Il Fatto Quotidiano, Libero Quotidiano e i chatbot afasici di Facebook

Benvenuti ad una nuova puntata de “I professionisti dell’informazione”.

La notizia pubblicata oggi da Il Fatto Quotidiano secondo la quale due chatbot sperimentali di Facebook avrebbero cominiciato a parlare una lingua incomprensibile per gli umani e che perciò sarebbero stati spenti immediatamente offre molti spunti di riflessione.

Il primo è che la “notizia” è vecchia perchè risale allo scorso giugno. Il fatto che che Il Fatto (perdonate il gioco di parole) la pubblichi ora va contro qualsiasi principio del giornalismo: una notizia non attuale non è una notizia. E veniamo al punto: perchè una notizia vecchia di due mesi diventa attuale? Perchè la vera notizia non è il fatto che due software si siano incartati, ma che un tabloid – il Sun inglese – se ne accorge, consentendo al giornalista italiano di scoprire l’evento. Con buona pace del giornalismo di settore – scientifico, nel caso di specie – che dovrebbe scoprire e diffondere queste notizie in tempo praticamente reale.

Il secondo è che l’analisi dell’ignoto autore del pezzo (indicato solo come F.Q.) è priva di qualsiasi approfondimento. Accetta acriticamente il fatto che software con un qualche grado di indipendenza possano essere “intelligenti” senza citare (inesistenti) fonti a supporto di questa tesi imposta dal marketing tecnologico, amplifica la sindrome di Frankenstein (la “creatura” che si ribella contro il creatore), omette di fornire qualsiasi analisi tecnica che faccia capire esattamente come sono andate le cose, lascia sospeso il lettore inesperto in una nuvola di suggestioni da fantascienza.
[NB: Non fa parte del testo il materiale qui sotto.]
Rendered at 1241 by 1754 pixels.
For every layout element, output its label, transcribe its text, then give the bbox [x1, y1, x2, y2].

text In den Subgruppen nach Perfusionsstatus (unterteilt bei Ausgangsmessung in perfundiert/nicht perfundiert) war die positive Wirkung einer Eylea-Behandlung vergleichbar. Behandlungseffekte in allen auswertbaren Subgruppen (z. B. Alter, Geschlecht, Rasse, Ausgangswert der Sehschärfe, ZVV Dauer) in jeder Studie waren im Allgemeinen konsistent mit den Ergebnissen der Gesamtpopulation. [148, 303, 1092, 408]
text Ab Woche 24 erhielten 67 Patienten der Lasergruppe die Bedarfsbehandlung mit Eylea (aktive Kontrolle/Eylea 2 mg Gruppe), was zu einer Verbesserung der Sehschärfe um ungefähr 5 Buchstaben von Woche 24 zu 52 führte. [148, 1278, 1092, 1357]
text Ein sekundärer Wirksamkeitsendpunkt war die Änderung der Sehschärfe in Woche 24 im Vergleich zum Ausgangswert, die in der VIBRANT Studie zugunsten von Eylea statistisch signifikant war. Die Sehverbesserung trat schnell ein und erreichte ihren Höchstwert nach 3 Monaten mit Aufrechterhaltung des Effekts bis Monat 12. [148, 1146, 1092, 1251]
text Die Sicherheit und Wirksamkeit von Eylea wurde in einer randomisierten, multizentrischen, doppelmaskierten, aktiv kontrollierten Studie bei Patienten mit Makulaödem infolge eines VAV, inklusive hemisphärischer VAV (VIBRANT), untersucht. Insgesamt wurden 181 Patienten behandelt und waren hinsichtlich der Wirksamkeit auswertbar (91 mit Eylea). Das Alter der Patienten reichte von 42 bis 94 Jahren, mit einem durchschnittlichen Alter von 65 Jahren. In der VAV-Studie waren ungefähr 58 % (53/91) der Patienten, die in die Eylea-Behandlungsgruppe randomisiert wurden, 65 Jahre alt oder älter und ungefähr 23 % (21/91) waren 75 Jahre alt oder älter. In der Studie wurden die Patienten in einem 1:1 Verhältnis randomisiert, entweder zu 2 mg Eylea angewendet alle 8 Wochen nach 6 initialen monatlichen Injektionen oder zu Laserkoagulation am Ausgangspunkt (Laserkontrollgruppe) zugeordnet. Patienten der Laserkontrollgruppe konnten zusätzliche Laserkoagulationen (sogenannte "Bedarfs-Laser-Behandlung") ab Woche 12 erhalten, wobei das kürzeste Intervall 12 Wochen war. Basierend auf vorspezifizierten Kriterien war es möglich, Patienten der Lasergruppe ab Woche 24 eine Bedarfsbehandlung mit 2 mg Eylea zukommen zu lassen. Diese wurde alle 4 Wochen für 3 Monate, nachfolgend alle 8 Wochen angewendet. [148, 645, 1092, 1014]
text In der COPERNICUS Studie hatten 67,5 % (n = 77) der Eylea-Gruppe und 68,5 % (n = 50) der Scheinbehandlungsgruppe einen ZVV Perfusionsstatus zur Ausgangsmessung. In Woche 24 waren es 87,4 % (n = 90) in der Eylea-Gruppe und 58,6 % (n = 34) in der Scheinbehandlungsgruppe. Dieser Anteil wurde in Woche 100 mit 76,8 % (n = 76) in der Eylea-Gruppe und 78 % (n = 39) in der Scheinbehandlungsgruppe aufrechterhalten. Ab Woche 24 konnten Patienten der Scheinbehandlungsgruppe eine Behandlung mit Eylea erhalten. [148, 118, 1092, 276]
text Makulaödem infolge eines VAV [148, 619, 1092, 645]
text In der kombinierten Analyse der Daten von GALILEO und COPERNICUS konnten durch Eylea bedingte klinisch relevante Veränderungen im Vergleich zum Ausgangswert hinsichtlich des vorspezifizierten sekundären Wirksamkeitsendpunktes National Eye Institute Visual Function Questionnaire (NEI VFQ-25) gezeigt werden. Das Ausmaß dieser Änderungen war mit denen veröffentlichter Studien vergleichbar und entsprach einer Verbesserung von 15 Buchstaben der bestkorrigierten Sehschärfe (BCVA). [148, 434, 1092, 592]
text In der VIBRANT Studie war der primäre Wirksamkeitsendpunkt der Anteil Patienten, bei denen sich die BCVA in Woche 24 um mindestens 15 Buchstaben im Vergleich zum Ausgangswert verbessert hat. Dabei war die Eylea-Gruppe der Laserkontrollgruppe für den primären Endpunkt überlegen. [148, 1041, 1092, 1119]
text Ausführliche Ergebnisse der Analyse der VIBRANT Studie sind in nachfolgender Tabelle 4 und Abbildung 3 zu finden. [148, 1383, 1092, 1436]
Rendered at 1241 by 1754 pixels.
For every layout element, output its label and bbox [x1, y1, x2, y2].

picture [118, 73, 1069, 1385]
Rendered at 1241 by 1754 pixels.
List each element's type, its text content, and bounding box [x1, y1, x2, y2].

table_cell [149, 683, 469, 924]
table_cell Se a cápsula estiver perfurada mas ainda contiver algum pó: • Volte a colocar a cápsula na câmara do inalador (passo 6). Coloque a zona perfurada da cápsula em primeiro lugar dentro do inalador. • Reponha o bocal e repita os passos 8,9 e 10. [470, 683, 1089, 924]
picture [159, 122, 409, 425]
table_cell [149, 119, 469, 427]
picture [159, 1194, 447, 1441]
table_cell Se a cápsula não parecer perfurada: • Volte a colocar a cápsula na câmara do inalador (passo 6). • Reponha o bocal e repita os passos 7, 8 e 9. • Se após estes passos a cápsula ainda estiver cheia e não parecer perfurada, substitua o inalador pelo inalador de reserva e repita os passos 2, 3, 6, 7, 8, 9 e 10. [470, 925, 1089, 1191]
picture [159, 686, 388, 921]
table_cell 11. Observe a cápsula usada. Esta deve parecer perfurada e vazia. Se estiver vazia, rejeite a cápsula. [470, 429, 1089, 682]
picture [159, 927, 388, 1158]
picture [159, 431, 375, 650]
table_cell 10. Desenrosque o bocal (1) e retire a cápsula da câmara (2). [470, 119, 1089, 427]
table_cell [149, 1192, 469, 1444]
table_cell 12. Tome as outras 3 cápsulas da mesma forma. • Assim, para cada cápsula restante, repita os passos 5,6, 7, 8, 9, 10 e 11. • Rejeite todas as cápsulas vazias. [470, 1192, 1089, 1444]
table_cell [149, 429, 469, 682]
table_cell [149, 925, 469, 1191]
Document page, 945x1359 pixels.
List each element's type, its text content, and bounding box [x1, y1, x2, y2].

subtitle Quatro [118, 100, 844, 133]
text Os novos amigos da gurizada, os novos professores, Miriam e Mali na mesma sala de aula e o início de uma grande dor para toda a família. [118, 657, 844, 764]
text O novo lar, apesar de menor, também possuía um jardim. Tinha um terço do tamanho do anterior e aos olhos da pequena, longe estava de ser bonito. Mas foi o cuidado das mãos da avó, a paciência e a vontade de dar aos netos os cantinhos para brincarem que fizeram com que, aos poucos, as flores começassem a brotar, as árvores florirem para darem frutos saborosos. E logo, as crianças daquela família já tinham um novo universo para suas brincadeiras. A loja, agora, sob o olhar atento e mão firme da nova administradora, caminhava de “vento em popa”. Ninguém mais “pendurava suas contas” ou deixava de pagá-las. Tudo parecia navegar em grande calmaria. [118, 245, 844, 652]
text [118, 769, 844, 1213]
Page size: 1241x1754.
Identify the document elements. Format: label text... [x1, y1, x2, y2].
Il terzo è che manca di prospettiva. L’ignoto autore, infatti, non si è accorto (ma forse perchè nelle sue fonti la circostanza non era indicata) che Alice e Bob sono due nomi importanti nella storia dell’informatica e della crittografia perché sono quelli utilizzati di routine quando si deve spiegare come funziona, per esempio, la firma digitale. Come disse un esperto di codici segreti in una conferenza, oramai tanti anni fa:

se per spiegare come funziona la crittografia a chiave pubblica utilizzi i nomi di Alice e Bob si capisce che sai di cosa stai parlando.

E poi, trascrive pure mail il nome del sito dal quale è stato ispirato l’articolo (senza peraltro nemmeno linkare il contenuto): è GIZMODO, non GIZMONDO.

Non va meglio l’edizione online di Libero, che adotta un titolo allarmistico e apre il pezzo con un’affermazione oggettivamente falsa:

L’incubo che popola la fantascienza degli ultimi 40 anni è realtà: due macchine artificiali hanno iniziato a parlare tra loro con un linguaggio incomprensibile all’uomo e per questo gli scienziati del laboratorio di ricerca sull’intelligenza artificiale di Facebook (FAIR) sono stati costretti a bloccare le sperimentazioni del programma che avrebbe dovuto rendere i robot i più intelligenti possibile.

Non c’è nessun “incubo” alla Hal 9000 che è diventato realtà.

Non c’era alcuna paura, fra i programmatori di Facebook, che i due software andassero “fuori controllo” (e anche se fosse accaduto, non ci sarebbero state conseguenze). Enfatizzare il fatto che i software siano stati spenti utilizzando un’espressione tanatologica come “staccare la spina”  è un effetto retorico che trasmette un’informazione giornalisticamente sbagliata.

Così come è tecnicamente sbagliata – per non dire di peggio – l’affermazione secondo la quale

“chat-bot” costruiti dall’uomo non solo imparano, dialogano e interagiscono con le persone, ma hanno sviluppato un loro modo di comunicare del tutto autonomo, libero dalle regole grammaticali e sintattiche con cui erano stati programmati.

E’ un’affermazione indimostrata tanto che, descrivendo il fenomeno, i commentatori anglofoni meno sprovveduti utilizzano il condizionale, might , potrebbe e non l’indicativo, a differenza del giornalista di Libero.it


p.s. Attendo al varco gli esperti di “robotica giuridica” per vedere come riusciranno a imbastire articoli e convegni sull’ennesima non notizia.